Frente a la estación de metro Jussieu descubre un bar. David ya ha tendido la mano hacia la puerta del acompañante del Peugeot plateado, sus ojos llorosos le proporcionan un aspecto lamentable.
Ella señala el bar.
—Cinco minutos. —Tiene frío, y no sólo por el sorprendente descenso de la temperatura de ayer.
Cuando Ethan baja del avión de Air Europa y la azafata morena le lanza una mirada admirativa, él le sonríe y aprieta el paso. De pronto todo ha cambiado. Se ha deshecho de un peso. Todos esos años, cada libro suponía una piedra del muro que levantó para defenderse de las amenazas externas. Del miedo a la muerte, del miedo al fracaso. Del miedo de no tener nada que decir... de llevar una vida sin sentido. Con
Un verano
por fin ha dado en la tecla, ha tocado algo...
«¿Con qué continuamos?», quiso saber Leon tras el plato principal. «Con la historia de un hombre cuya mujer desaparece un buen día aparentemente sin motivo, una mujer que no regresa a casa —había dicho Ethan—. Su búsqueda es al mismo tiempo la búsqueda de su amor perdido.» «Genial», dijo Leon, y por fin Ethan se tambaleó hasta el taxi de muy buen humor.
El cielo sobre París está gris, igual que el de Londres de hace un par de horas.

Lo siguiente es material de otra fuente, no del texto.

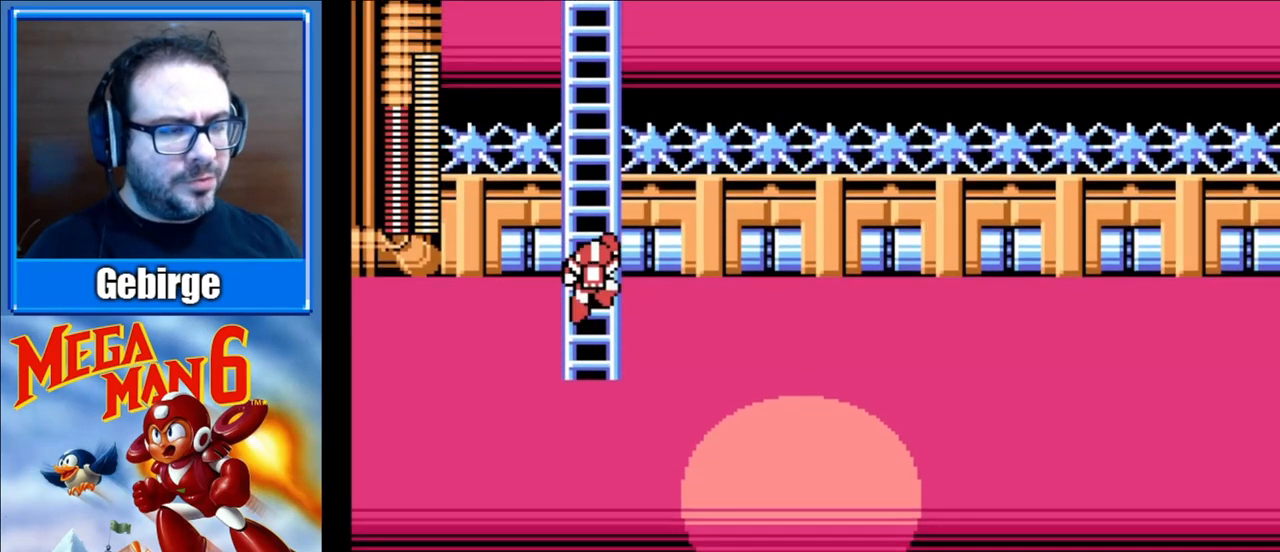
{"buttons": ["DPAD_UP"], "events": []}
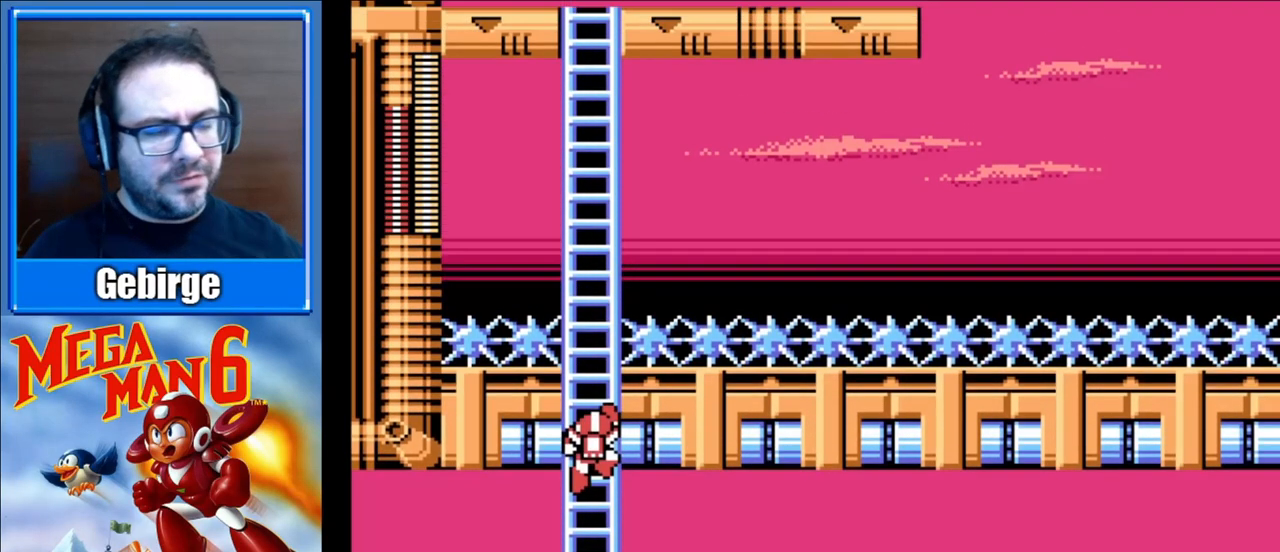
{"buttons": ["DPAD_UP"], "events": []}
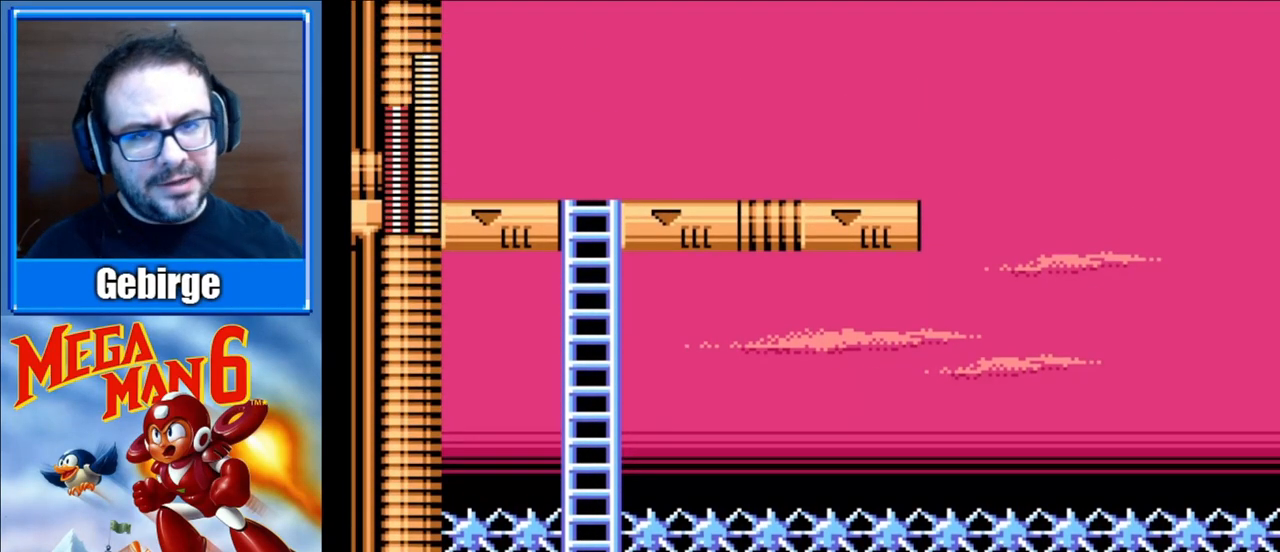
{"buttons": ["DPAD_UP"], "events": []}
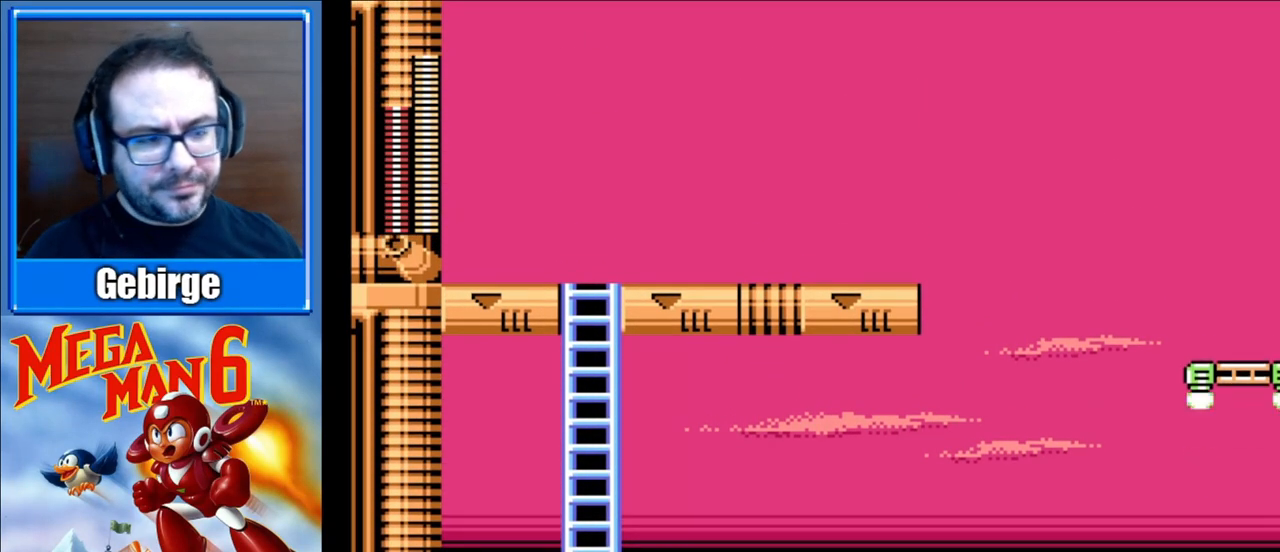
{"buttons": ["DPAD_UP"], "events": []}
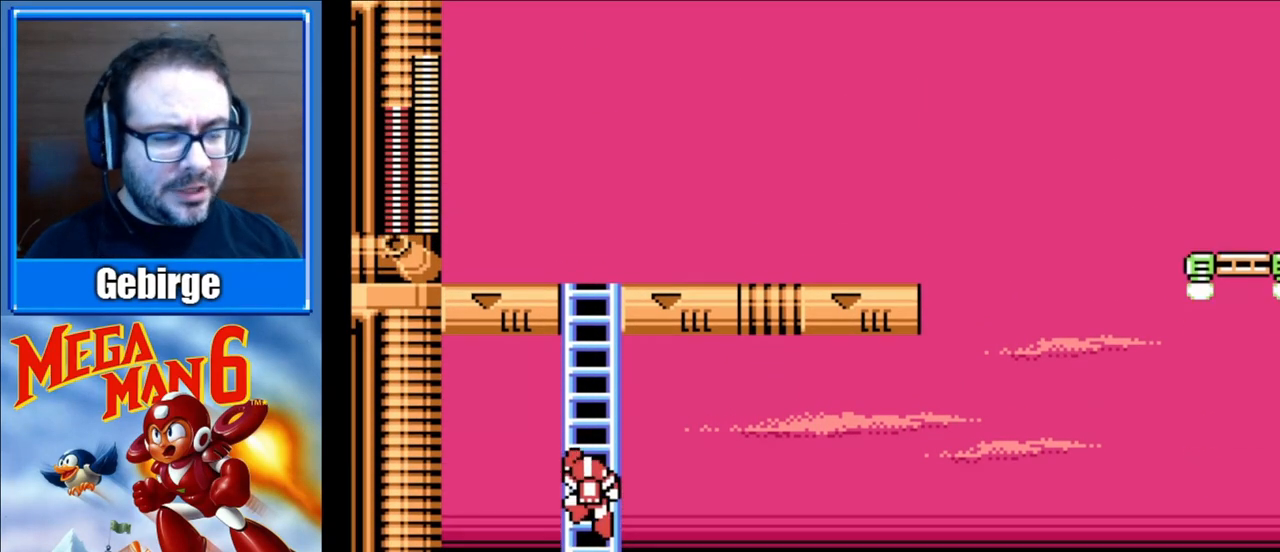
{"buttons": ["DPAD_UP"], "events": []}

A pesar de llevar un jersey de cuello alto, Ethan se levanta el cuello de su chaqueta marinera azul oscuro. El piloto había dicho que la temperatura máxima era de seis grados y que llovía.

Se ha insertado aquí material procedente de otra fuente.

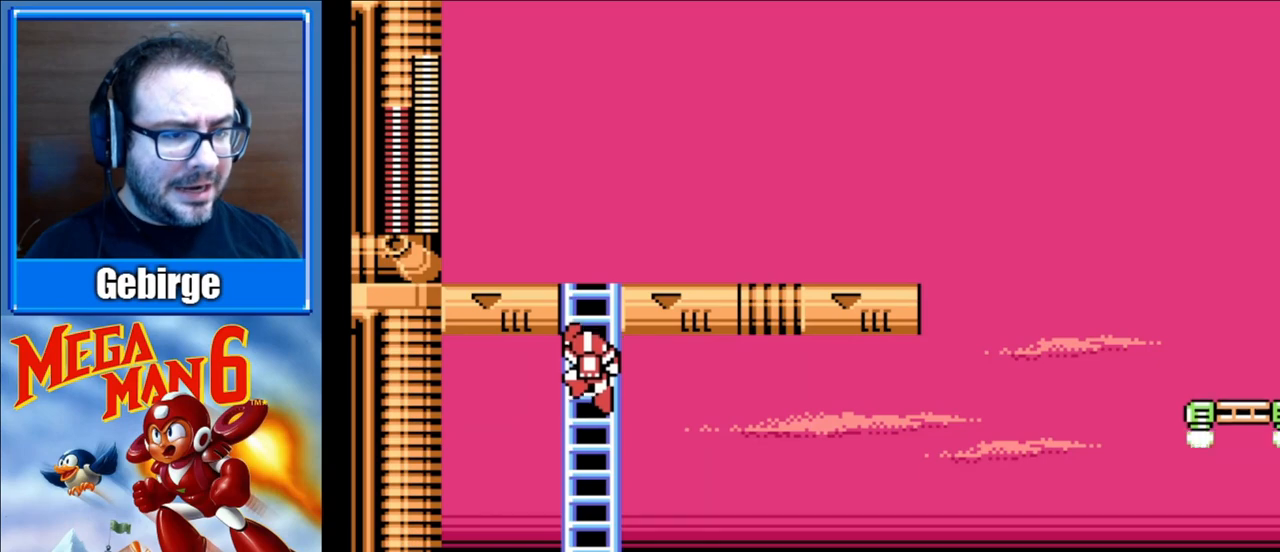
{"buttons": ["DPAD_UP", "DPAD_RIGHT"], "events": [[450, "DPAD_RIGHT", "down"]]}
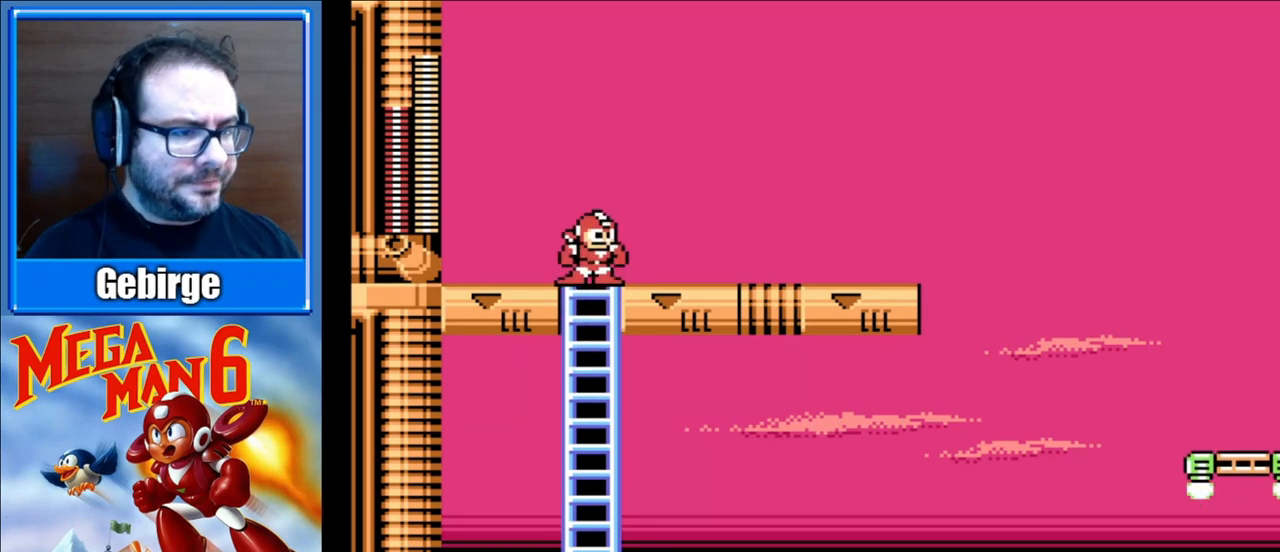
{"buttons": ["DPAD_RIGHT"], "events": [[50, "DPAD_UP", "up"]]}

—Rue Dugay-Trouin 71. —Ethan deja que el taxista cargue su maleta en el maletero, pero conserva el ordenador portátil—. Sexto
arrondissement
—añade, porque no confía en que alguien conozca la calle.
Se reclina contra el respaldo. ¿Qué opinará Sylvie de su éxito? De pronto todo funciona perfectamente, a excepción de una entrevista un tanto malograda con un periodista estadounidense, al que por lo visto no le agradaban ni los libros de Ethan ni él mismo, las demás reacciones fueron todas positivas.
Los carteles indicadores donde pone Bordeaux y Nantes pasan volando, el tráfico no se detiene, como suele ocurrir a menudo en la A3 desde el aeropuerto a la ciudad, los domingueros ya se han marchado, almuerzan en alguna parte, tal vez a orillas del mar.
A orillas del mar,
se titula el libro que escribió después de trasladarse a París. Tras abandonar a Ruth y a su hijo.
Por un momento Ethan vuelve a ver la ancha playa del Atlántico, la pequeña bahía junto a Biarritz. En aquel entonces, hace siete años, llovía, y él y Sylvie, con sus impermeables mojados y el pelo empapado, buscaron refugio en el primer local que encontraron. Aunque eran los únicos huéspedes, se quedaron y el dueño subió la calefacción y colgó sus abrigos para que se secaran. Después percibieron aquel aroma increíble a sopa de pescado fresco que surgía de la cocina. Los manteles de las pequeñas mesas eran de hule cuadriculado rojo y blanco, lo recuerda perfectamente, y el dueño tenía las manos secas y agrietadas de un pescador. Tras casi tres horas, un menú de seis platos y dos botellas de vino, había dejado de llover y el sol asomaba entre las nubes.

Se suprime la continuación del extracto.